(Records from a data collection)
%%
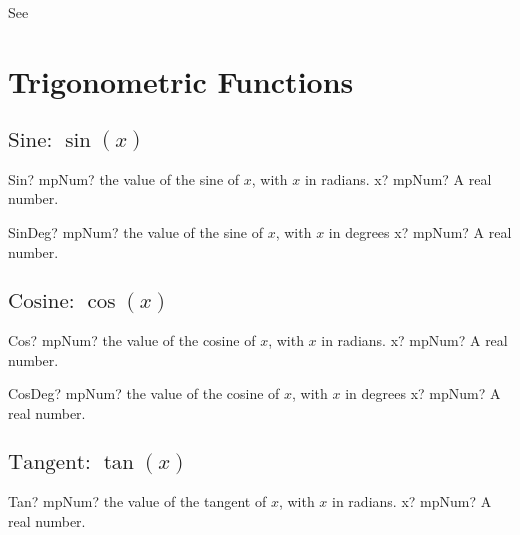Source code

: See \cite{Corless96onthe}





\section{Trigonometric Functions}
\label{TrigonometricFunctions}


\subsection{\texorpdfstring{$\text{Sine: }\sin(x)$}{sin}}

\begin{mpFunctionsExtract}
	\mpFunctionOne
	{Sin? mpNum? the value of the sine of $x$, with $x$ in radians.}
	{x? mpNum? A real number.}
\end{mpFunctionsExtract}

\vspace{0.6cm}
\begin{mpFunctionsExtract}
	\mpFunctionOne
	{SinDeg? mpNum? the value of the sine of $x$, with $x$ in degrees}
	{x? mpNum? A real number.}
\end{mpFunctionsExtract}



\subsection{\texorpdfstring{$\text{Cosine: }\cos(x)$}{cos}}

\begin{mpFunctionsExtract}
	\mpFunctionOne
	{Cos? mpNum? the value of the cosine of $x$, with $x$ in radians.}
	{x? mpNum? A real number.}
\end{mpFunctionsExtract}

\vspace{0.6cm}

\begin{mpFunctionsExtract}
	\mpFunctionOne
	{CosDeg? mpNum? the value of the cosine of $x$, with $x$ in degrees}
	{x? mpNum? A real number.}
\end{mpFunctionsExtract}




\subsection{\texorpdfstring{$\text{Tangent: }\tan(x)$}{tan}}

\begin{mpFunctionsExtract}
	\mpFunctionOne
	{Tan? mpNum? the value of the tangent of $x$, with $x$ in radians.}
	{x? mpNum? A real number.}
\end{mpFunctionsExtract}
%%
| Your task |
Set down all entries above again, exactly, without images.

| Solution for this exercise |
Source code

: See \cite{Corless96onthe}





\section{Trigonometric Functions}
\label{TrigonometricFunctions}


\subsection{\texorpdfstring{$\text{Sine: }\sin(x)$}{sin}}

\begin{mpFunctionsExtract}
	\mpFunctionOne
	{Sin? mpNum? the value of the sine of $x$, with $x$ in radians.}
	{x? mpNum? A real number.}
\end{mpFunctionsExtract}

\vspace{0.6cm}
\begin{mpFunctionsExtract}
	\mpFunctionOne
	{SinDeg? mpNum? the value of the sine of $x$, with $x$ in degrees}
	{x? mpNum? A real number.}
\end{mpFunctionsExtract}



\subsection{\texorpdfstring{$\text{Cosine: }\cos(x)$}{cos}}

\begin{mpFunctionsExtract}
	\mpFunctionOne
	{Cos? mpNum? the value of the cosine of $x$, with $x$ in radians.}
	{x? mpNum? A real number.}
\end{mpFunctionsExtract}

\vspace{0.6cm}

\begin{mpFunctionsExtract}
	\mpFunctionOne
	{CosDeg? mpNum? the value of the cosine of $x$, with $x$ in degrees}
	{x? mpNum? A real number.}
\end{mpFunctionsExtract}




\subsection{\texorpdfstring{$\text{Tangent: }\tan(x)$}{tan}}

\begin{mpFunctionsExtract}
	\mpFunctionOne
	{Tan? mpNum? the value of the tangent of $x$, with $x$ in radians.}
	{x? mpNum? A real number.}
\end{mpFunctionsExtract}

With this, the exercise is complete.